Après avoir traversé le rond-point, couvert d’une herbe fine soigneusement foulée au rouleau, il fallait encore passer sous une curieuse architecture de feuillage ornée de pots-à-feu, de pyramides et de colonnes d’ordre rustique, le tout pratiqué à grand renfort de ciseaux et de serpes dans un énorme massif de buis. – Par différentes échappées on apercevait, à droite et à gauche, tantôt un château de rocaille à demi ruiné, tantôt l’escalier rongé de mousse d’une cascade tarie, ou bien un vase ou une statue de nymphe et de berger le nez et les doigts cassés, avec quelques pigeons perchés sur les épaules et sur la tête.
Un grand parterre, dessiné à la française, s’étendait devant le château; tous les compartiments étaient tracés avec du buis et du houx dans la plus rigoureuse symétrie; cela avait bien autant l’air d’un tapis que d’un jardin: de grandes fleurs en parure de bal, le port majestueux et la mine sereine, comme des duchesses qui s’apprêtent à danser le menuet, vous faisaient au passage une légère inclination de tête. D’autres, moins polies apparemment, se tenaient raides et immobiles, pareilles à des douairières qui font tapisserie.
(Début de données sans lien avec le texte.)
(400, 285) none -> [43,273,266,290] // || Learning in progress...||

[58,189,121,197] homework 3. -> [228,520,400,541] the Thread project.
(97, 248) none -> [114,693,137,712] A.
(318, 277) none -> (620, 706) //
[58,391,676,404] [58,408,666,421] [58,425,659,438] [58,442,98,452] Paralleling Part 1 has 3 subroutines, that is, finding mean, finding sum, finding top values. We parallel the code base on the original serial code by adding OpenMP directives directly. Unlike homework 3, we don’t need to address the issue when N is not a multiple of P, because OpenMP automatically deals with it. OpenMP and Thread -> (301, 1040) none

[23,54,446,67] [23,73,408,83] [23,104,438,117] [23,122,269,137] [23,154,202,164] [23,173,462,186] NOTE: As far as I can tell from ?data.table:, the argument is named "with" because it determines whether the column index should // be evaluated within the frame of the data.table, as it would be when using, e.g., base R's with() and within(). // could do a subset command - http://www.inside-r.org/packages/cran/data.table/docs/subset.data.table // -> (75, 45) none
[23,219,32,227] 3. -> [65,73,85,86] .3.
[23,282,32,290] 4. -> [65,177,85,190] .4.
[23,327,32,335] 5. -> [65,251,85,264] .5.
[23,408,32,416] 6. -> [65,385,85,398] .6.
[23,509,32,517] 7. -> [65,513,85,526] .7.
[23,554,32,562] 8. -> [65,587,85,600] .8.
Des arbustes de toutes les formes possibles, si l’on en excepte toutefois leur forme naturelle, ronds, carrés, pointus, triangulaires, avec des caisses vertes et grises, semblaient marcher professionnellement au long de la grande allée, et vous conduire par la main jusqu’aux premières marches du perron.
Quelques tourelles, à demi engagées dans des constructions plus récentes, dépassaient la ligne de l’édifice de toute la hauteur de leur éteignoir d’ardoises, et leurs girouettes de tôle taillées en queue d’aronde témoignaient d’une assez honorable antiquité. Les fenêtres du pavillon du milieu donnaient toutes sur un balcon commun orné d’une balustrade de fer extrêmement travaillée et d’une grande richesse, et les autres étaient entourées de cadres de pierre avec des chiffres et des nœuds sculptés.
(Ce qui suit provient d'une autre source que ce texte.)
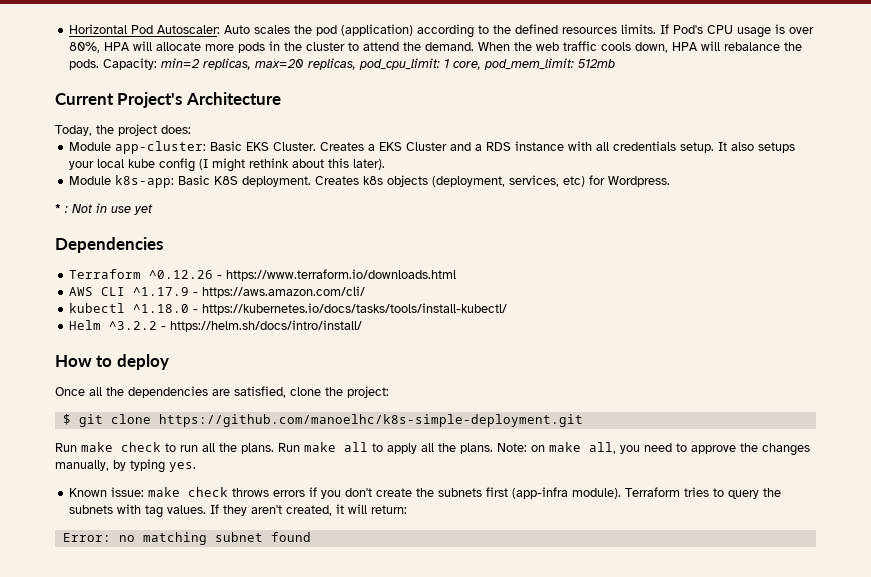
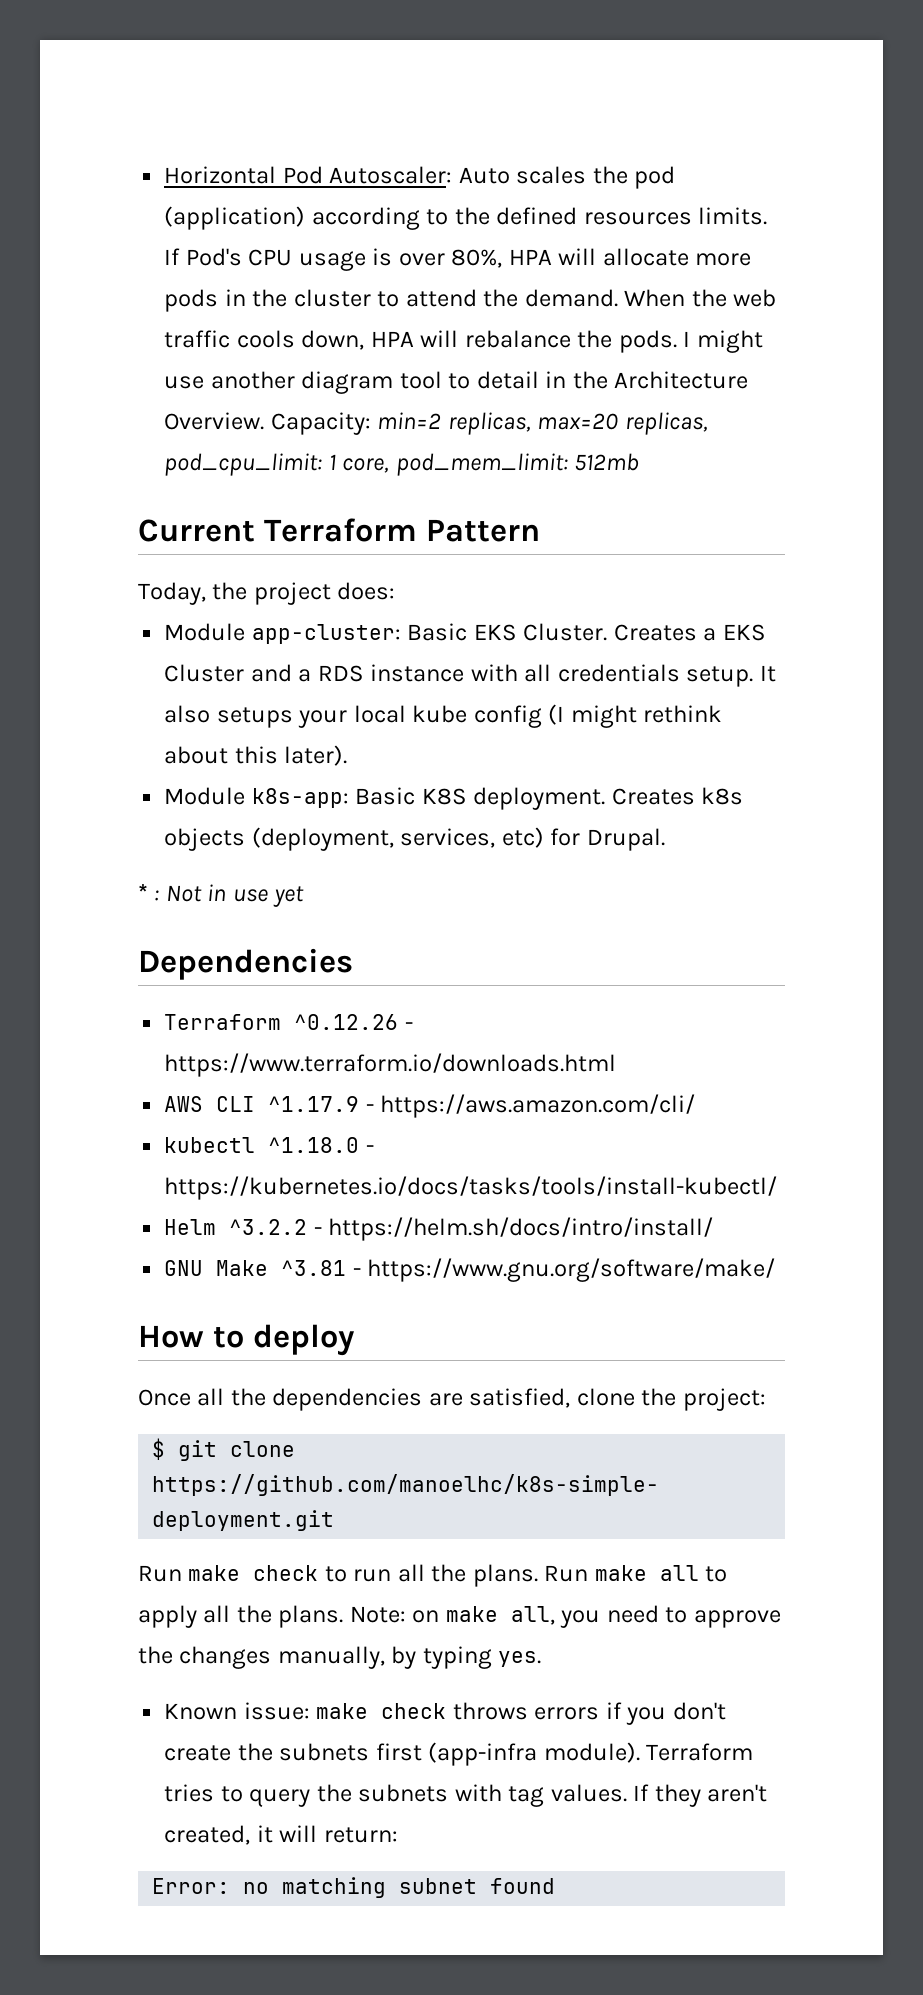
(100, 64) none -> [683,330,763,353] [164,371,749,394] [164,412,265,430] I might use another diagram tool to detail in the Architecture Overview.
[117,92,281,108] Project's Architecture -> [263,518,540,542] Terraform Pattern
[608,176,671,187] Wordpress. -> [586,828,665,851] Drupal.
(363, 326) none -> [164,1258,776,1282] // GNU Make ^3.81 - https://www.gnu.org/software/make/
Quatre à cinq grands chiens accoururent en aboyant à pleine gueule et en faisant des cabrioles prodigieuses. Ils gambadaient autour des chevaux et leur sautaient au nez: ils firent surtout fête au cheval de mon camarade, à qui probablement ils allaient souvent rendre visite dans l’écurie, ou qu’ils accompagnaient à la promenade.
À tout ce tapage, arriva enfin une espèce de valet, l’air moitié laboureur, moitié palefrenier, qui prit nos bêtes par la bride et les emmena. – Je n’avais pas encore vu âme qui vive, si ce n’est une petite paysanne effarée et sauvage comme un daim, qui s’était sauvée à notre aspect et tapie dans un sillon, derrière du chanvre, quoique nous l’eussions appelée à plusieurs reprises, et que nous eussions fait notre possible pour la rassurer.
Personne ne paraissait aux fenêtres; on eût dit que le château était inhabité, ou du moins ne l’était que par des esprits; car le moindre bruit ne transpirait pas au-dehors.